Exercise: Your task is to extract every line from the material below exactly.

Source data:
--------------------

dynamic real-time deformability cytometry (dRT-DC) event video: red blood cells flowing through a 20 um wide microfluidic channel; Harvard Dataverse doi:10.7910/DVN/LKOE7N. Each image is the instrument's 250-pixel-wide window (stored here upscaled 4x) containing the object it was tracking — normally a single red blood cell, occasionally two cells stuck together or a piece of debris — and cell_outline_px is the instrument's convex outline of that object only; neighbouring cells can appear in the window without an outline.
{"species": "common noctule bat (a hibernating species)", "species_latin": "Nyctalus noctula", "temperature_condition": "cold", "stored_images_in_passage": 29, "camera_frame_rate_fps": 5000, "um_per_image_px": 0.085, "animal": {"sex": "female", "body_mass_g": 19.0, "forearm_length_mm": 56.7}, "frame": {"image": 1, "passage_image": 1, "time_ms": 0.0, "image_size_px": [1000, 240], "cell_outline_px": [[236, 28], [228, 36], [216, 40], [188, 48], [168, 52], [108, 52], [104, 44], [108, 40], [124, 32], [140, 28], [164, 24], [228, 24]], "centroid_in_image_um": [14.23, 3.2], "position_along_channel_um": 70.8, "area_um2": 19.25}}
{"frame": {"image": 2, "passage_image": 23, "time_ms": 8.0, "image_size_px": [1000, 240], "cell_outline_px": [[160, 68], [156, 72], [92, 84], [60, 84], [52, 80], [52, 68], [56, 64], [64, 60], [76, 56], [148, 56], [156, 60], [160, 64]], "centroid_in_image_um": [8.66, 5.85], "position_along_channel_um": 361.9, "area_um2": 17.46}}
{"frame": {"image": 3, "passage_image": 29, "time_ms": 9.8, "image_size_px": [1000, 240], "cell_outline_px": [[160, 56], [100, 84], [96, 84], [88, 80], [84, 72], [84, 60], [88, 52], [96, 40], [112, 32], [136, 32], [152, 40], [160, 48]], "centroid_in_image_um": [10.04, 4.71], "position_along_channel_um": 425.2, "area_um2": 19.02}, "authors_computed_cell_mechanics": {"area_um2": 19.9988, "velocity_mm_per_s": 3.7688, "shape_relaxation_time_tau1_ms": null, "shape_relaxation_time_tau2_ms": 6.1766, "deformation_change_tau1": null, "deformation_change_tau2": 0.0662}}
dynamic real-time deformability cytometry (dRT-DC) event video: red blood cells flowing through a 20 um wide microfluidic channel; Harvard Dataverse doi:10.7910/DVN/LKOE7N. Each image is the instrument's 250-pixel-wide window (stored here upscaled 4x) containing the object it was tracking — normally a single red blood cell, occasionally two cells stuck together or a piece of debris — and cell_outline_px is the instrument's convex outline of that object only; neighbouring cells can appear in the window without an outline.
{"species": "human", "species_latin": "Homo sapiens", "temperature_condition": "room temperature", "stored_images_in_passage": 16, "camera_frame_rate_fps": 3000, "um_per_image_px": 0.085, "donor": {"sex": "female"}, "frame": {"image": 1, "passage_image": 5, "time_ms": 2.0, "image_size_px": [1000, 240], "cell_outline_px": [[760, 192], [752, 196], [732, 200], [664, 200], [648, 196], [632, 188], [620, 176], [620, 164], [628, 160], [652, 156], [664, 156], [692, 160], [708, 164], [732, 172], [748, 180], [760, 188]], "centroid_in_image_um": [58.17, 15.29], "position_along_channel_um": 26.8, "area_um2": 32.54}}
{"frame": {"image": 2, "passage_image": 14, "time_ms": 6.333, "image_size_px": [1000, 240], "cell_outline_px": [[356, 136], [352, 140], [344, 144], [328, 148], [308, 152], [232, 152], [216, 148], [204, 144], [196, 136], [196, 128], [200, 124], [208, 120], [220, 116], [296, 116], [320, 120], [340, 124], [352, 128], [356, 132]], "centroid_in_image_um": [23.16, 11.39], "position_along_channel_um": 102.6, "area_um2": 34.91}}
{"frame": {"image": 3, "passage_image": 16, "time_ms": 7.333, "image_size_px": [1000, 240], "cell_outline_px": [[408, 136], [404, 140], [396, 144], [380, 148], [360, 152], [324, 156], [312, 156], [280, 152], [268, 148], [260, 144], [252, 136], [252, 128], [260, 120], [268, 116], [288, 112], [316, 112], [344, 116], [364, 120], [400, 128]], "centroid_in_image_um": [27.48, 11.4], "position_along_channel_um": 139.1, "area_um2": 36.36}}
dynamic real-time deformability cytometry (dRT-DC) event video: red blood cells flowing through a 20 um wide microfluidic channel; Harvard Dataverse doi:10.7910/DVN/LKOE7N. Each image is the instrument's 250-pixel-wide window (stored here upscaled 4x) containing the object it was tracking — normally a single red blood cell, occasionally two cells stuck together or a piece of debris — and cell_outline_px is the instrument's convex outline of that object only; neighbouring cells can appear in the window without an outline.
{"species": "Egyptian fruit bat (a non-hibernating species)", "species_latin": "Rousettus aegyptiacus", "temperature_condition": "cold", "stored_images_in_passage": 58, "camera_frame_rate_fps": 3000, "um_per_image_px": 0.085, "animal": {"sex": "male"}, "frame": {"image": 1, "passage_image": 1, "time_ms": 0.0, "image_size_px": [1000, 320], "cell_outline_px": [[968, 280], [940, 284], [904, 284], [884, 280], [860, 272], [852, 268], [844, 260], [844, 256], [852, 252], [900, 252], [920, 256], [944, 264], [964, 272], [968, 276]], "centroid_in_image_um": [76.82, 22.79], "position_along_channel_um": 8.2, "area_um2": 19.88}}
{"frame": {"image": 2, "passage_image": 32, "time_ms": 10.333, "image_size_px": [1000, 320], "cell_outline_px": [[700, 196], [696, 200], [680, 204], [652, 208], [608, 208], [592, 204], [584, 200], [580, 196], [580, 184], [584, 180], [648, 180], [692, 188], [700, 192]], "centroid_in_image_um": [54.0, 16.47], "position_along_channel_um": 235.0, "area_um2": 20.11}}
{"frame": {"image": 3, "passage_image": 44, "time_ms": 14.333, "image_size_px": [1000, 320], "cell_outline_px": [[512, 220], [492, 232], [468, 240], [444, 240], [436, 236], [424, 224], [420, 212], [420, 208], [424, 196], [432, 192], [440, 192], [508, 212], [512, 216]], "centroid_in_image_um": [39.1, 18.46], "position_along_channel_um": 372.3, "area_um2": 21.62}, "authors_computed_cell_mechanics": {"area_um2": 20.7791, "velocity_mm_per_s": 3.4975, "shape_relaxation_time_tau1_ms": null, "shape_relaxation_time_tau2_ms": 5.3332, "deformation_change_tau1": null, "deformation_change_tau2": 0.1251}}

--------------------

Answer in full:
dynamic real-time deformability cytometry (dRT-DC) event video: red blood cells flowing through a 20 um wide microfluidic channel; Harvard Dataverse doi:10.7910/DVN/LKOE7N. Each image is the instrument's 250-pixel-wide window (stored here upscaled 4x) containing the object it was tracking — normally a single red blood cell, occasionally two cells stuck together or a piece of debris — and cell_outline_px is the instrument's convex outline of that object only; neighbouring cells can appear in the window without an outline.
{"species": "common noctule bat (a hibernating species)", "species_latin": "Nyctalus noctula", "temperature_condition": "cold", "stored_images_in_passage": 29, "camera_frame_rate_fps": 5000, "um_per_image_px": 0.085, "animal": {"sex": "female", "body_mass_g": 19.0, "forearm_length_mm": 56.7}, "frame": {"image": 1, "passage_image": 1, "time_ms": 0.0, "image_size_px": [1000, 240], "cell_outline_px": [[236, 28], [228, 36], [216, 40], [188, 48], [168, 52], [108, 52], [104, 44], [108, 40], [124, 32], [140, 28], [164, 24], [228, 24]], "centroid_in_image_um": [14.23, 3.2], "position_along_channel_um": 70.8, "area_um2": 19.25}}
{"frame": {"image": 2, "passage_image": 23, "time_ms": 8.0, "image_size_px": [1000, 240], "cell_outline_px": [[160, 68], [156, 72], [92, 84], [60, 84], [52, 80], [52, 68], [56, 64], [64, 60], [76, 56], [148, 56], [156, 60], [160, 64]], "centroid_in_image_um": [8.66, 5.85], "position_along_channel_um": 361.9, "area_um2": 17.46}}
{"frame": {"image": 3, "passage_image": 29, "time_ms": 9.8, "image_size_px": [1000, 240], "cell_outline_px": [[160, 56], [100, 84], [96, 84], [88, 80], [84, 72], [84, 60], [88, 52], [96, 40], [112, 32], [136, 32], [152, 40], [160, 48]], "centroid_in_image_um": [10.04, 4.71], "position_along_channel_um": 425.2, "area_um2": 19.02}, "authors_computed_cell_mechanics": {"area_um2": 19.9988, "velocity_mm_per_s": 3.7688, "shape_relaxation_time_tau1_ms": null, "shape_relaxation_time_tau2_ms": 6.1766, "deformation_change_tau1": null, "deformation_change_tau2": 0.0662}}
dynamic real-time deformability cytometry (dRT-DC) event video: red blood cells flowing through a 20 um wide microfluidic channel; Harvard Dataverse doi:10.7910/DVN/LKOE7N. Each image is the instrument's 250-pixel-wide window (stored here upscaled 4x) containing the object it was tracking — normally a single red blood cell, occasionally two cells stuck together or a piece of debris — and cell_outline_px is the instrument's convex outline of that object only; neighbouring cells can appear in the window without an outline.
{"species": "human", "species_latin": "Homo sapiens", "temperature_condition": "room temperature", "stored_images_in_passage": 16, "camera_frame_rate_fps": 3000, "um_per_image_px": 0.085, "donor": {"sex": "female"}, "frame": {"image": 1, "passage_image": 5, "time_ms": 2.0, "image_size_px": [1000, 240], "cell_outline_px": [[760, 192], [752, 196], [732, 200], [664, 200], [648, 196], [632, 188], [620, 176], [620, 164], [628, 160], [652, 156], [664, 156], [692, 160], [708, 164], [732, 172], [748, 180], [760, 188]], "centroid_in_image_um": [58.17, 15.29], "position_along_channel_um": 26.8, "area_um2": 32.54}}
{"frame": {"image": 2, "passage_image": 14, "time_ms": 6.333, "image_size_px": [1000, 240], "cell_outline_px": [[356, 136], [352, 140], [344, 144], [328, 148], [308, 152], [232, 152], [216, 148], [204, 144], [196, 136], [196, 128], [200, 124], [208, 120], [220, 116], [296, 116], [320, 120], [340, 124], [352, 128], [356, 132]], "centroid_in_image_um": [23.16, 11.39], "position_along_channel_um": 102.6, "area_um2": 34.91}}
{"frame": {"image": 3, "passage_image": 16, "time_ms": 7.333, "image_size_px": [1000, 240], "cell_outline_px": [[408, 136], [404, 140], [396, 144], [380, 148], [360, 152], [324, 156], [312, 156], [280, 152], [268, 148], [260, 144], [252, 136], [252, 128], [260, 120], [268, 116], [288, 112], [316, 112], [344, 116], [364, 120], [400, 128]], "centroid_in_image_um": [27.48, 11.4], "position_along_channel_um": 139.1, "area_um2": 36.36}}
dynamic real-time deformability cytometry (dRT-DC) event video: red blood cells flowing through a 20 um wide microfluidic channel; Harvard Dataverse doi:10.7910/DVN/LKOE7N. Each image is the instrument's 250-pixel-wide window (stored here upscaled 4x) containing the object it was tracking — normally a single red blood cell, occasionally two cells stuck together or a piece of debris — and cell_outline_px is the instrument's convex outline of that object only; neighbouring cells can appear in the window without an outline.
{"species": "Egyptian fruit bat (a non-hibernating species)", "species_latin": "Rousettus aegyptiacus", "temperature_condition": "cold", "stored_images_in_passage": 58, "camera_frame_rate_fps": 3000, "um_per_image_px": 0.085, "animal": {"sex": "male"}, "frame": {"image": 1, "passage_image": 1, "time_ms": 0.0, "image_size_px": [1000, 320], "cell_outline_px": [[968, 280], [940, 284], [904, 284], [884, 280], [860, 272], [852, 268], [844, 260], [844, 256], [852, 252], [900, 252], [920, 256], [944, 264], [964, 272], [968, 276]], "centroid_in_image_um": [76.82, 22.79], "position_along_channel_um": 8.2, "area_um2": 19.88}}
{"frame": {"image": 2, "passage_image": 32, "time_ms": 10.333, "image_size_px": [1000, 320], "cell_outline_px": [[700, 196], [696, 200], [680, 204], [652, 208], [608, 208], [592, 204], [584, 200], [580, 196], [580, 184], [584, 180], [648, 180], [692, 188], [700, 192]], "centroid_in_image_um": [54.0, 16.47], "position_along_channel_um": 235.0, "area_um2": 20.11}}
{"frame": {"image": 3, "passage_image": 44, "time_ms": 14.333, "image_size_px": [1000, 320], "cell_outline_px": [[512, 220], [492, 232], [468, 240], [444, 240], [436, 236], [424, 224], [420, 212], [420, 208], [424, 196], [432, 192], [440, 192], [508, 212], [512, 216]], "centroid_in_image_um": [39.1, 18.46], "position_along_channel_um": 372.3, "area_um2": 21.62}, "authors_computed_cell_mechanics": {"area_um2": 20.7791, "velocity_mm_per_s": 3.4975, "shape_relaxation_time_tau1_ms": null, "shape_relaxation_time_tau2_ms": 5.3332, "deformation_change_tau1": null, "deformation_change_tau2": 0.1251}}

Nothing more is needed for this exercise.